I hope we can follow the same process as for our ‘personal’ life. To spend some time looking back for the things that have given hope and encouragement to people in our communities, in our nation and across the world. And to give thanks for them. And to recognise those things that are still making a positive difference today, including when the picture is more mixed and promising beginnings have not been (fully) realised. We can go back as far as we like, and (inevitably!) be as selective as we like.
HOPE FOR TODAY
The main purpose of all this is really very simple – to give us hope for today and for the future. Realistic hope that doesn’t dodge the hard questions of why bad things happen, but which refuses to allow them to shut out the light that threads its way through everything and especially through the darkness. And allows us to believe in, to trust and even to celebrate the God who takes responsibility for the big picture, mysteriously shaping history and his (I could also say ‘her’) creation towards the fulfilment of his good purposes – the coming of his kingdom in all its fulness.
The thrust of this blog is to ‘discern the work of the Spirit in the midst of chaos’. What I have already suggested aims to do just that, but I want to focus on looking forward using what we learn from looking back. We know that things which are happening today will change the future. Some may already be bearing fruit, seen or unseen, others are still at too early a stage. And new ideas, new actions, new movements, are springing up all the time. And we can get involved. We might even start one.

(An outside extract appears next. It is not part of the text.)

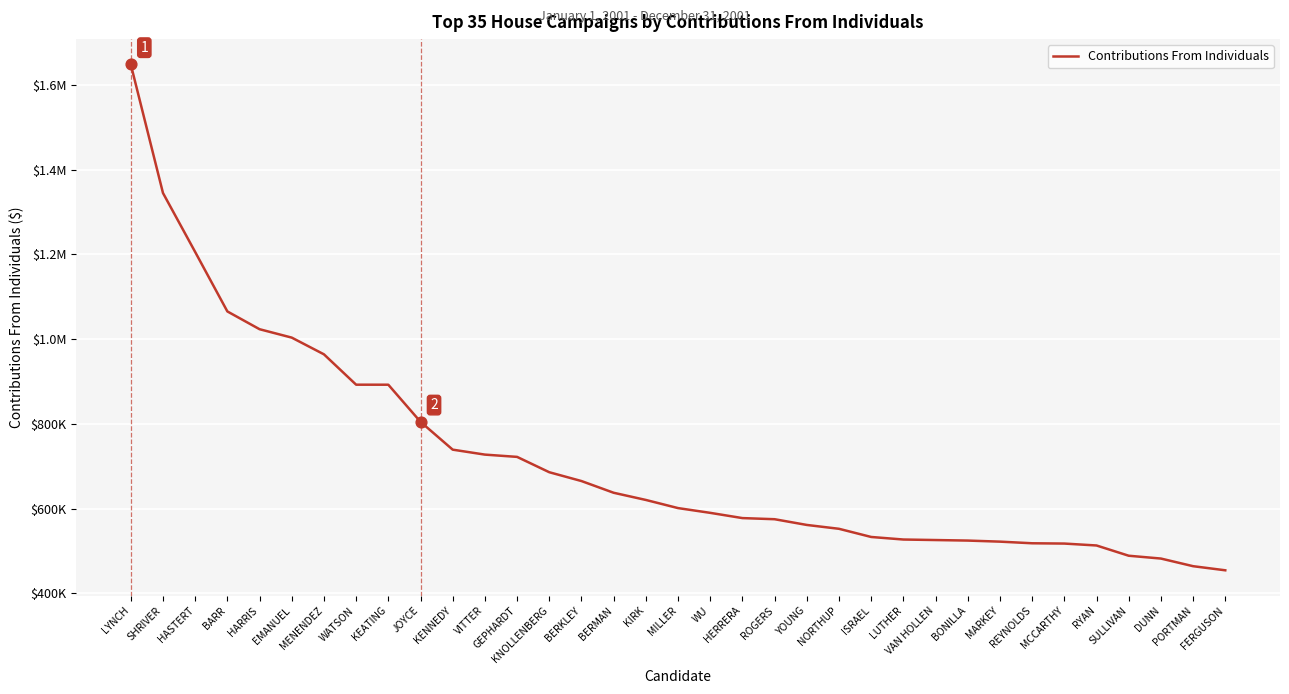

Does the chart have visible grid lines?

Yes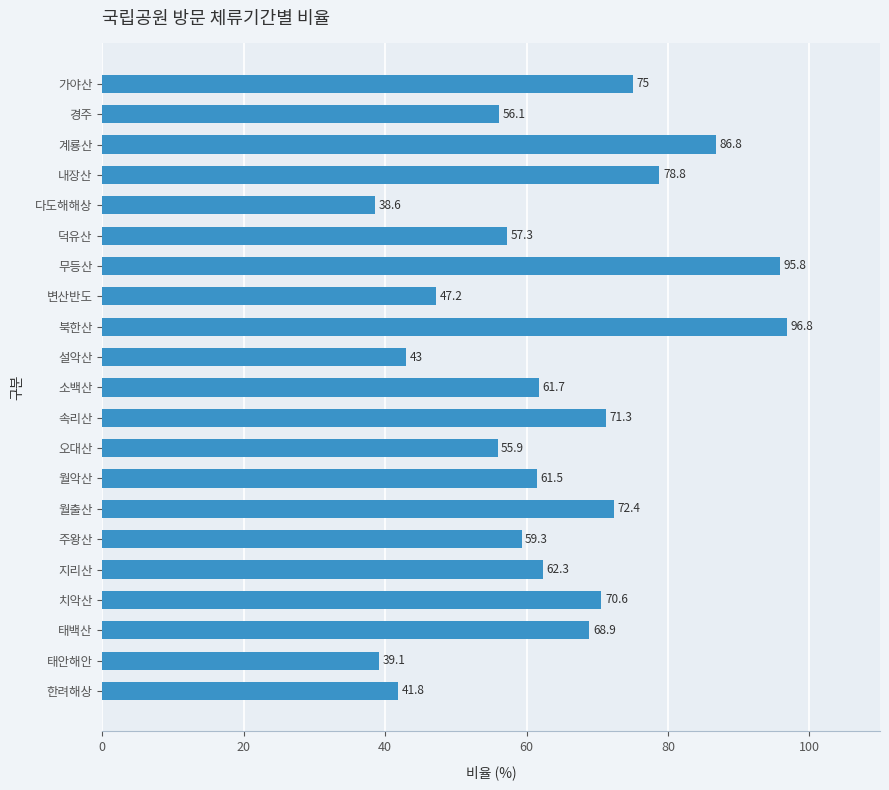

How many data points are less than 61?

9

A good starting point for our own involvement is to ask: what am I most concerned about? What have I to offer from my resources of time, talents and money? Remember that it’s a great mistake to do nothing because you can only do a little! Like Jesus in the feeding of the 5,000, we offer to him what we have, and the result is down to him. Many situations are daunting, but we mustn’t belittle our own small contribution.

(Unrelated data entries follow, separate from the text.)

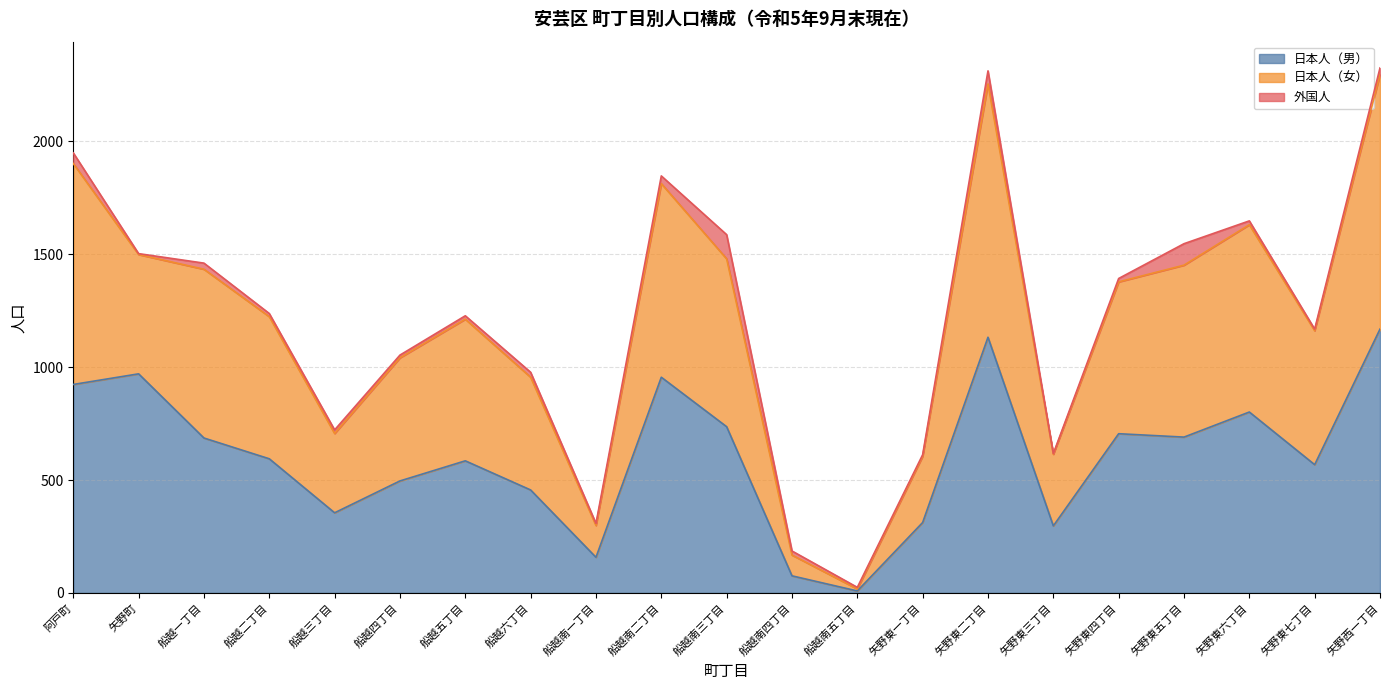

What value does the 日本人（男） series have at 船越南四丁目?

76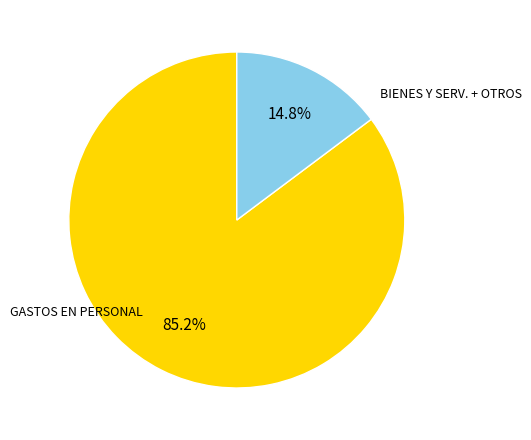

Is there any slice that represents more than half of the pie?

Yes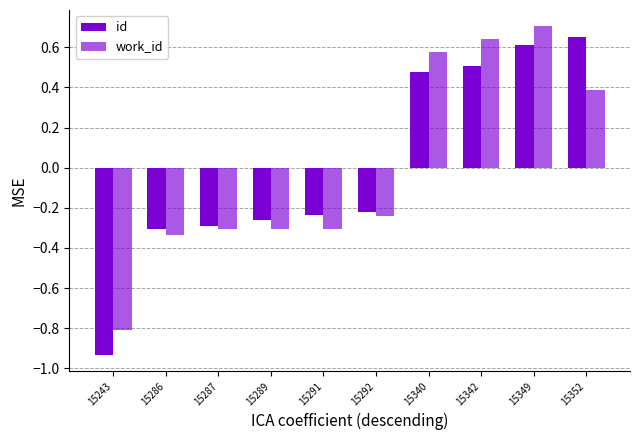

How many bars are there in total?

20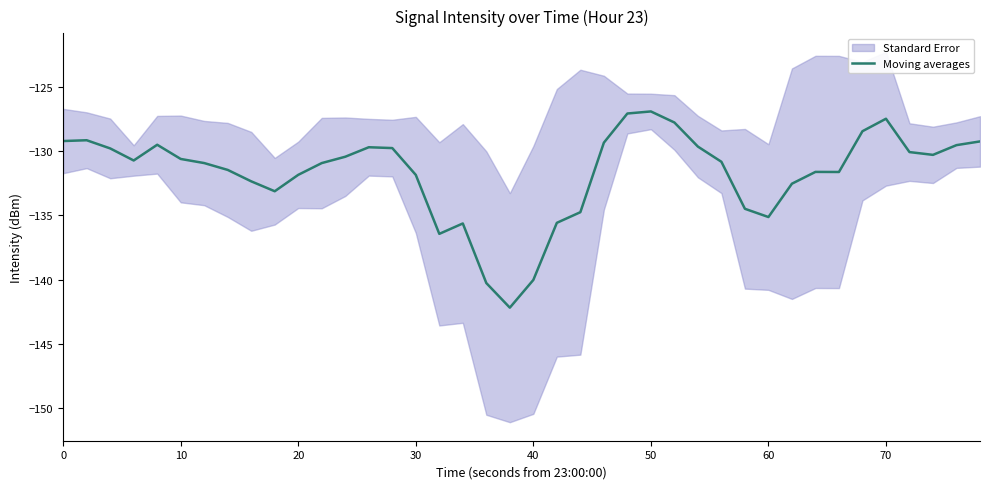

What is the value of the 33rd point from the left?

-131.6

History teaches us that all great positive movements of the past had small beginnings: mass movements for resistance and independence, for equality and justice, national and international health services, access to education, the welfare state and pensions for all, innumerable organisations and charities both small and large and so on. So when something starts, only God knows what it will grow to become. And when we offer ourselves to God, only he knows what we will become (and there are no guarantees it will be easy!).

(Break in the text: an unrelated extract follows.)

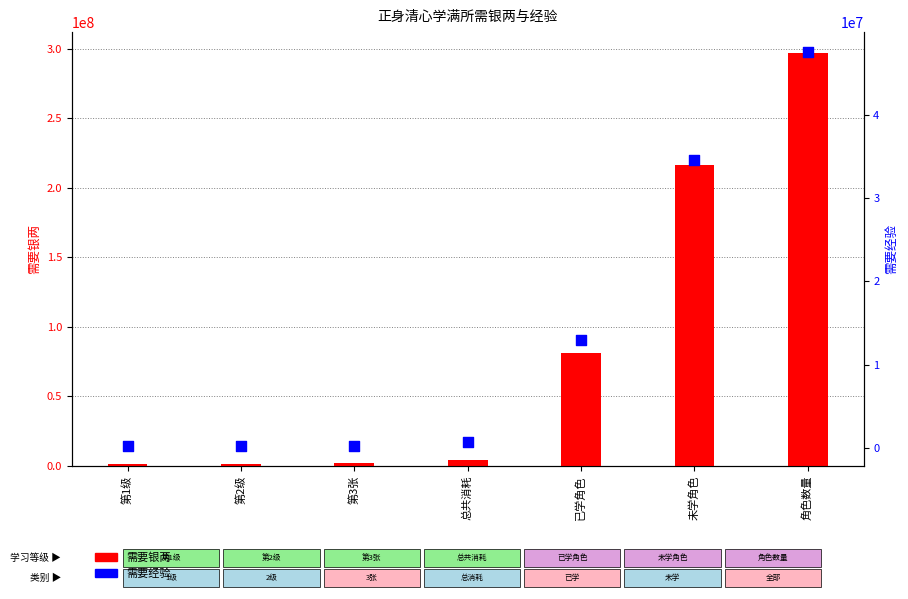

What is the total value across all series at 已学角色?

93960000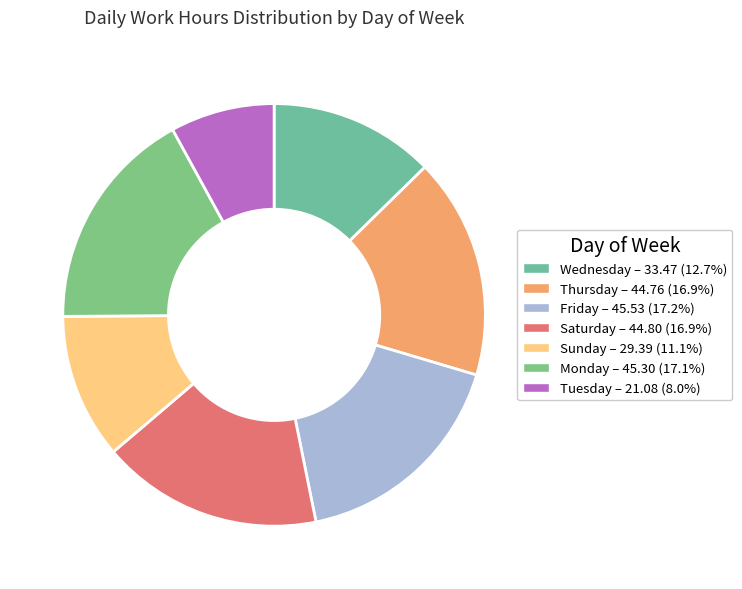

How many slices are in this pie chart?

7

Thus, ultimately, and intimately, the wider task and our own contribution, are in good hands – God’s! But his thoughts are not our thoughts, neither are our ways his ways (Isaiah chapter 55). So, like children, we have to trust where we do not understand. And that’s a lot of trust needed! The deeper we go in knowing God, the more we will trust him and his good purposes, for us and the whole of creation.
One final vital thought. The Church has a crucial and unique part to play, but all people are God’s people, made in his image and God is at work in and through us all. As the prayer from Evening Prayer recognises:
O God, from whom all holy desires, all good counsels,
and all just works do proceed: …
The good work and the good people I see around, from every walk of life, give me hope, and I discern the work of God’s Spirit in them. All of us imperfect people expressing love, making sacrifices and listening to an inner voice which sends us out to make the world a better place.